The White House says 4 million Americans have enrolled in health insurance plans sold on marketplaces instituted by the Affordable Care Act, though officials remained circumspect about specifics.

As many as 700,000 enrollees signed up for health care coverage in February, a pace quickened as deadlines for open-enrollment and individual tax filings approach in March and April, respectively.

"We've only got a few weeks left: "March 31, that's the last call,” President Barack Obama said Tuesday, according to CNN. “If folks aren't signed up by March 31, they can't sign up again until the next open-enrollment period with the 2015 rates," he said. "So if they want health insurance now, they need to sign up now, and we're going to make a big push these last few weeks.”

Quietly, the administration has also been reminding Americans of the “Obamacare” tax ruled constitutional by the Supreme Court in 2012. The failure to maintain health insurance by an American taxpayer in any month of the year would trigger a partial-year tax penalty, or “individual shared responsibility payment,” in government parlance.

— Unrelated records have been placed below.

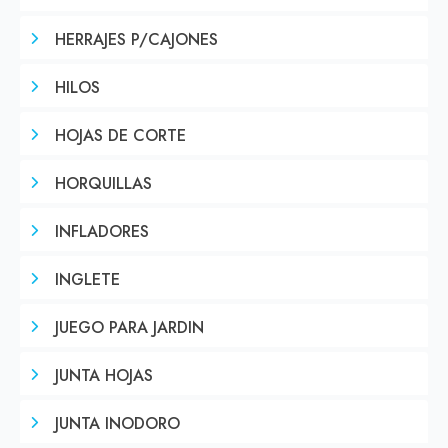
HERRAJES P/CAJONES
HILOS
HOJAS DE CORTE
HORQUILLAS
INFLADORES
INGLETE
JUEGO PARA JARDIN
JUNTA HOJAS
JUNTA INODORO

Administration officials declined Tuesday to specify how many enrollees qualified for Medicare or federal subsidies, or how many have already paid an insurance premium. For now, they’re happy enrollment continues to build following the problematic rollout of the online marketplaces last October, when software bugs delayed implementation of the new law.

“With individuals and families enrolling in coverage every day, we continue to see strong demand nationwide from consumers who want access to quality, affordable coverage,” Marilyn Tavenner, who heads the Centers for Medicaid and Medicare, wrote online. “Our outreach efforts are in full force with community partners and local officials participating in hundreds of events each week and enrollment assistors are helping more and more people enroll in coverage.”

Although administration officials now concede they will fail to reach their initial goal of 7 million enrollees this year, analysts with the nonprofit Congressional Budget Office say enrollment may reach 6 million.

Under the new law, millions of Americans now qualify for free or subsidized health care, helping to lower the number of uninsured in the United States. A family of four would qualify for subsidized rates with household income four times the federal poverty rate, or approximately $94,000.